The problem> Extract every line of the data below that contains the word "portion".

Dataset excerpts
+ + + + + + +

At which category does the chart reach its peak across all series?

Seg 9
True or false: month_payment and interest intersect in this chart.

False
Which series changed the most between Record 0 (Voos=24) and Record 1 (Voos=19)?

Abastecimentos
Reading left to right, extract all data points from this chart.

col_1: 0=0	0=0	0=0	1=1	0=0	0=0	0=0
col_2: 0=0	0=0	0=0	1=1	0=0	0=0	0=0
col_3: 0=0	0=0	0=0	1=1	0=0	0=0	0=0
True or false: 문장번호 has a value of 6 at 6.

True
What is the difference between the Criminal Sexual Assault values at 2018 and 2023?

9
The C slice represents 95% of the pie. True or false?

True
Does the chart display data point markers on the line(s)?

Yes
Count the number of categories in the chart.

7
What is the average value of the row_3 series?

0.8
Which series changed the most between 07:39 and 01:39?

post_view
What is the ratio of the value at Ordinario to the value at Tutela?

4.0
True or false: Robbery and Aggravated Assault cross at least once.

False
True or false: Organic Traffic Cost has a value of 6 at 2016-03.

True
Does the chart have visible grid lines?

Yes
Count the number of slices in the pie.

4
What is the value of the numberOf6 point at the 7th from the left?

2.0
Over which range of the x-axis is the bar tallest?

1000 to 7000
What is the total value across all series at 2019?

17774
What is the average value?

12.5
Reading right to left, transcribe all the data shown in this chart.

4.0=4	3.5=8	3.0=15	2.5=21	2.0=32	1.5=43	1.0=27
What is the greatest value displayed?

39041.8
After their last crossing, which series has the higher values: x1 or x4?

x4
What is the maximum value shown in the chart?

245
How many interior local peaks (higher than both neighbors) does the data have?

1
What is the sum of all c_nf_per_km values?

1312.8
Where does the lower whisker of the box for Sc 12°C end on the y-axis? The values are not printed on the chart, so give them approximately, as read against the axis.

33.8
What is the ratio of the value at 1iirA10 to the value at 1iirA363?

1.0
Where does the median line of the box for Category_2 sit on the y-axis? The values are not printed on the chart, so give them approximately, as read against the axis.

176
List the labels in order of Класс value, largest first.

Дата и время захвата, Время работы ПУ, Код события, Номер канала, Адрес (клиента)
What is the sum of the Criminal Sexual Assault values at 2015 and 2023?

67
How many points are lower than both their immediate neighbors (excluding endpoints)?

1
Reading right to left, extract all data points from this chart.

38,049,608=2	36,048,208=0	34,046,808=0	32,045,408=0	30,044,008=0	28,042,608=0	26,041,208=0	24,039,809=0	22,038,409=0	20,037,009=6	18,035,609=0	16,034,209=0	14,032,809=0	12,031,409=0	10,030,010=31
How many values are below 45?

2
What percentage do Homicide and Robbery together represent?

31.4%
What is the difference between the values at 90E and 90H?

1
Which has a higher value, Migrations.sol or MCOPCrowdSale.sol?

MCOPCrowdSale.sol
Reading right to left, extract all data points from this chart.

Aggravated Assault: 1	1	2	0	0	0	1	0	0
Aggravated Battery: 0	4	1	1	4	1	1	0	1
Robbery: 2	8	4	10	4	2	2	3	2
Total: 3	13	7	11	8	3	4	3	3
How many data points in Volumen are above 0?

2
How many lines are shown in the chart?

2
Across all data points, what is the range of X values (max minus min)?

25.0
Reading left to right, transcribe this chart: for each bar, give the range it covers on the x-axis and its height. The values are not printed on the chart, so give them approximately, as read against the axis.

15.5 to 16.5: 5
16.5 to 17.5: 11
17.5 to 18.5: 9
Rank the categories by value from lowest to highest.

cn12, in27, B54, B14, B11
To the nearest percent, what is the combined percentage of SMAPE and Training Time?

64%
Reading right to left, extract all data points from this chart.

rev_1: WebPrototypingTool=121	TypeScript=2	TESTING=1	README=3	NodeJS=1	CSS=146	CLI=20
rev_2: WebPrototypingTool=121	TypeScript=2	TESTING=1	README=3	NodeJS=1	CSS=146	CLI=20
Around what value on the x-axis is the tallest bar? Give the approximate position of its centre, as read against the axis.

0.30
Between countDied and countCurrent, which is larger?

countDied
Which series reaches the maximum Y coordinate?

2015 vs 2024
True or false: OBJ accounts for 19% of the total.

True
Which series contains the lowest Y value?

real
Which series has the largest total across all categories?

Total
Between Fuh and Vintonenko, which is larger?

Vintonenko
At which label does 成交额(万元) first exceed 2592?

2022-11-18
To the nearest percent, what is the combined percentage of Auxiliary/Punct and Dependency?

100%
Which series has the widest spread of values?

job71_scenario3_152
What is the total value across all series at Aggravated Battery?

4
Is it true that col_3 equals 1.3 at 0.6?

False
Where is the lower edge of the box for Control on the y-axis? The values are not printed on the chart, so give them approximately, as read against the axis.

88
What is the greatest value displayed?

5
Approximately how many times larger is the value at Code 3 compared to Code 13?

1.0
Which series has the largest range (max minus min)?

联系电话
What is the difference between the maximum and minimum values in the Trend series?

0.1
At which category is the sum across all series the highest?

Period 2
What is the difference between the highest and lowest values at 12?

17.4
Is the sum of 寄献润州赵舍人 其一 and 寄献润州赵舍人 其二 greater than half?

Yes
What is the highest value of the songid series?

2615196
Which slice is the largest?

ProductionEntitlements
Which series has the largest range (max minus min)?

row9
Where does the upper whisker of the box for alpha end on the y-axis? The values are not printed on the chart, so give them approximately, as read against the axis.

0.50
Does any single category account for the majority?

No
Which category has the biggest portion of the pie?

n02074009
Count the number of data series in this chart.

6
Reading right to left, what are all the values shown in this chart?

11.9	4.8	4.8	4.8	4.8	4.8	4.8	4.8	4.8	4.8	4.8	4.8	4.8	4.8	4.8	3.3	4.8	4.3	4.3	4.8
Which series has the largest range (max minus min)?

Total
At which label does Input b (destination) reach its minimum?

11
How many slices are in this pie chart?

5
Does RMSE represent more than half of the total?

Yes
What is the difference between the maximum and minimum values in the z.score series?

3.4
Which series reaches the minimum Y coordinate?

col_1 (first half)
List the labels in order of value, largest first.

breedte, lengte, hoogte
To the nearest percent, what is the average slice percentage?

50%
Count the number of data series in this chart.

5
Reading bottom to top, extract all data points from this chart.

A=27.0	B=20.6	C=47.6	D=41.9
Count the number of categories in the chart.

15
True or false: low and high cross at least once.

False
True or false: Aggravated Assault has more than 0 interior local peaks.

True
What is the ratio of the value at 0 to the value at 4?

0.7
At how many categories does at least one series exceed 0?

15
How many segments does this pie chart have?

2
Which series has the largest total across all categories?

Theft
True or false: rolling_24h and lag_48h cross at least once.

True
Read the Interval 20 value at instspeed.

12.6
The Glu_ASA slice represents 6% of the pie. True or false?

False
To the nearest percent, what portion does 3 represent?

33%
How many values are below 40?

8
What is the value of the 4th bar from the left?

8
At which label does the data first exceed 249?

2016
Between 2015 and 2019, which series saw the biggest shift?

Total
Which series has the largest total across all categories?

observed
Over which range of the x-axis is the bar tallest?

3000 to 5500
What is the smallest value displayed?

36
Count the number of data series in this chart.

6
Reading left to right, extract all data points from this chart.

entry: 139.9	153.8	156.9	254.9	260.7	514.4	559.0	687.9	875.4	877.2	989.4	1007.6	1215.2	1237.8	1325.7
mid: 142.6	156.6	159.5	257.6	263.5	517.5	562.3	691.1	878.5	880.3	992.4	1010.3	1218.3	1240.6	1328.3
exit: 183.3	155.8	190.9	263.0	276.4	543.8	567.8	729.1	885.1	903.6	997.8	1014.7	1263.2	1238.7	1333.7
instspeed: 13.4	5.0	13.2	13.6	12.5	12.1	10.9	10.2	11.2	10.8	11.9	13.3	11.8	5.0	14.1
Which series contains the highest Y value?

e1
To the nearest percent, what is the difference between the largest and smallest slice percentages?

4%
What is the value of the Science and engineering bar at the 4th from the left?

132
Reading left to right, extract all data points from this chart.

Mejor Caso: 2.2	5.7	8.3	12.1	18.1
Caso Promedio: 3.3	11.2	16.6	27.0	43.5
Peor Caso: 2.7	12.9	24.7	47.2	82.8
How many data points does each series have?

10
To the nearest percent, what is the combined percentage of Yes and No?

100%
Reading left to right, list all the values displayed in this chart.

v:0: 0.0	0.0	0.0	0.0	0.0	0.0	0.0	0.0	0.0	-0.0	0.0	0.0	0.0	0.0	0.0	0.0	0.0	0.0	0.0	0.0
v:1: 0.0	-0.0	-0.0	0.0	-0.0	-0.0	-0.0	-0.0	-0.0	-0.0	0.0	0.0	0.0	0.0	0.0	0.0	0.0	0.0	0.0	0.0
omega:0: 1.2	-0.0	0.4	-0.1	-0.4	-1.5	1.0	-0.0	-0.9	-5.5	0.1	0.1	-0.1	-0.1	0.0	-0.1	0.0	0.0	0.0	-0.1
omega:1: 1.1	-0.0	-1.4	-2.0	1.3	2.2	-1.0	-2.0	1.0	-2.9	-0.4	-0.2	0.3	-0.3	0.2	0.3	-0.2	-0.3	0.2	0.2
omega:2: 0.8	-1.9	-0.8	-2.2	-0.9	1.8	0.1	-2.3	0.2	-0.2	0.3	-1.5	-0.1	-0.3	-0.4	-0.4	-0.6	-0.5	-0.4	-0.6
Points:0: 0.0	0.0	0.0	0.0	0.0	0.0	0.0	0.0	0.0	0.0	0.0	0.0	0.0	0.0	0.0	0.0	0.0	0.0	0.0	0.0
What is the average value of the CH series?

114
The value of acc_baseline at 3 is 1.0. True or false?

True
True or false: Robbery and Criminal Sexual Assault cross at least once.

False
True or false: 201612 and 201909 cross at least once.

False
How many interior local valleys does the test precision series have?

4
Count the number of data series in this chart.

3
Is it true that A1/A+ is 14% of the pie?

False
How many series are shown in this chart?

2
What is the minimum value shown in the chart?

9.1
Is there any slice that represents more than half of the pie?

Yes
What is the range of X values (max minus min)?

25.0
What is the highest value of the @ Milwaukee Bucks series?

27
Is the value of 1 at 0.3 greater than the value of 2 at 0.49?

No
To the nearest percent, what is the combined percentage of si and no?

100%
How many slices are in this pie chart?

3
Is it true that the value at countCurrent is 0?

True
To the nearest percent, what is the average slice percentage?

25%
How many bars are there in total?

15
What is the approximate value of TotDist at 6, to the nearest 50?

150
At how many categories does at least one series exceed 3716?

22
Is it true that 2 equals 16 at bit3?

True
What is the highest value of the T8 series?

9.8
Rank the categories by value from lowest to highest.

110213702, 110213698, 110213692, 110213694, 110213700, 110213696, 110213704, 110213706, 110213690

+ + + + + + +

Response>
Which category has the biggest portion of the pie?
To the nearest percent, what portion does 3 represent?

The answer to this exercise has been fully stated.